Task prompt » Exclude the pictures; give every entry again exactly as written.
******
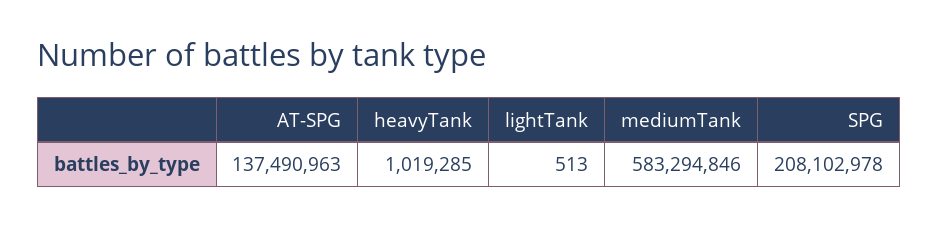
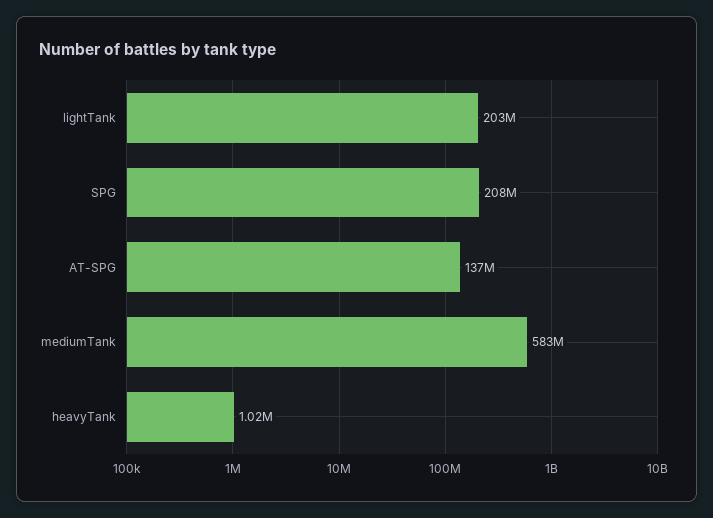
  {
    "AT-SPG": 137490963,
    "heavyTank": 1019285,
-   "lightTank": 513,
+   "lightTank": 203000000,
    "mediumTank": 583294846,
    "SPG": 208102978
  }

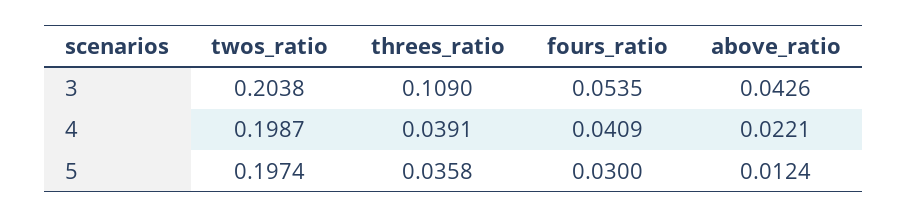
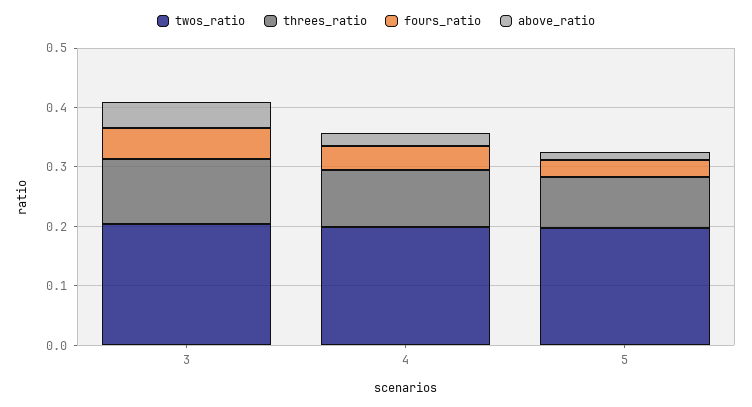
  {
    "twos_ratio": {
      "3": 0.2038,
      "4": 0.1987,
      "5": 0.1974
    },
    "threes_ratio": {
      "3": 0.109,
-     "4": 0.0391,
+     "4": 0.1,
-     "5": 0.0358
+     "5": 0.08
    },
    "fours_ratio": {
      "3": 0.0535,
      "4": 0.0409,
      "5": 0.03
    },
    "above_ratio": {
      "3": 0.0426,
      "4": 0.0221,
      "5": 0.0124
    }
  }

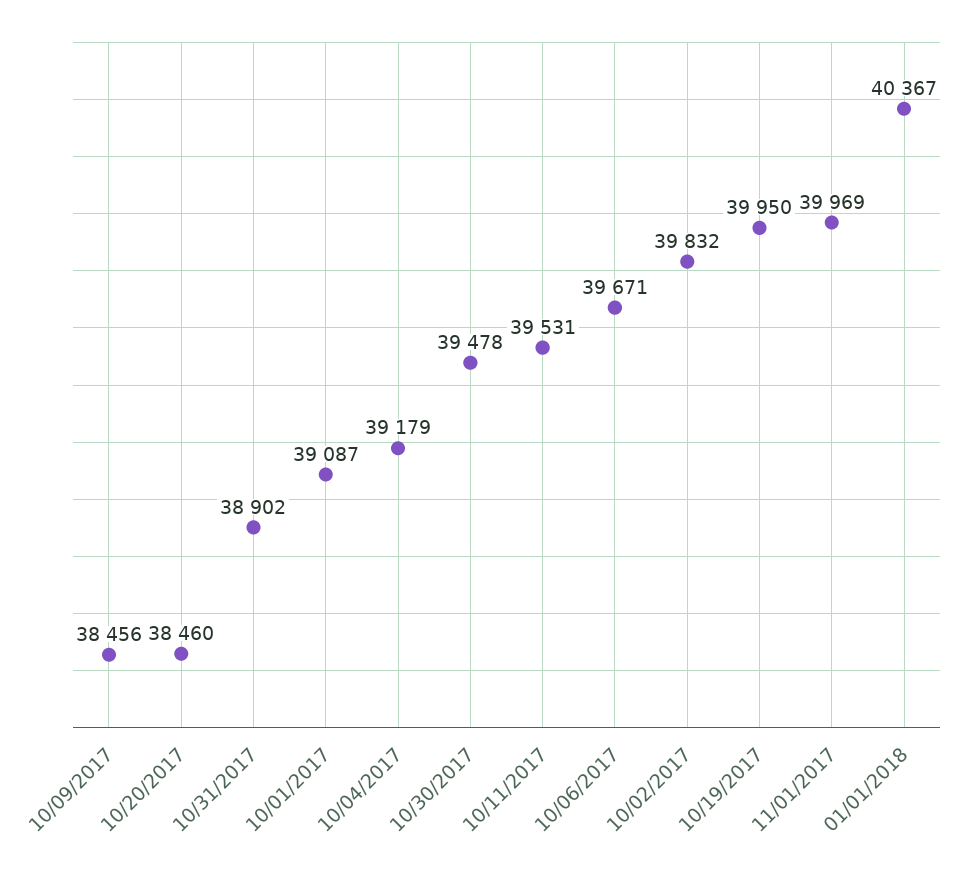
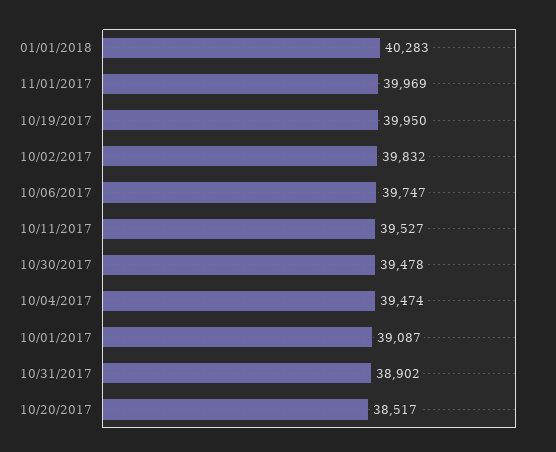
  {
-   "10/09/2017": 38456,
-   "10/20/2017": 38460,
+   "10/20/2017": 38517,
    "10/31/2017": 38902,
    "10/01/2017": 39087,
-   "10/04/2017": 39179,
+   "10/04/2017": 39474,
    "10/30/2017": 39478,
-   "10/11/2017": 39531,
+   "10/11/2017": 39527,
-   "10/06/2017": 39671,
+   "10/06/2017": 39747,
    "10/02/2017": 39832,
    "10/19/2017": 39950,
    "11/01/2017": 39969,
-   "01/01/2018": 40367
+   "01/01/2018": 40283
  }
******
Solution for this task »
  {
    "AT-SPG": 137490963,
    "heavyTank": 1019285,
-   "lightTank": 513,
+   "lightTank": 203000000,
    "mediumTank": 583294846,
    "SPG": 208102978
  }

  {
    "twos_ratio": {
      "3": 0.2038,
      "4": 0.1987,
      "5": 0.1974
    },
    "threes_ratio": {
      "3": 0.109,
-     "4": 0.0391,
+     "4": 0.1,
-     "5": 0.0358
+     "5": 0.08
    },
    "fours_ratio": {
      "3": 0.0535,
      "4": 0.0409,
      "5": 0.03
    },
    "above_ratio": {
      "3": 0.0426,
      "4": 0.0221,
      "5": 0.0124
    }
  }

  {
-   "10/09/2017": 38456,
-   "10/20/2017": 38460,
+   "10/20/2017": 38517,
    "10/31/2017": 38902,
    "10/01/2017": 39087,
-   "10/04/2017": 39179,
+   "10/04/2017": 39474,
    "10/30/2017": 39478,
-   "10/11/2017": 39531,
+   "10/11/2017": 39527,
-   "10/06/2017": 39671,
+   "10/06/2017": 39747,
    "10/02/2017": 39832,
    "10/19/2017": 39950,
    "11/01/2017": 39969,
-   "01/01/2018": 40367
+   "01/01/2018": 40283
  }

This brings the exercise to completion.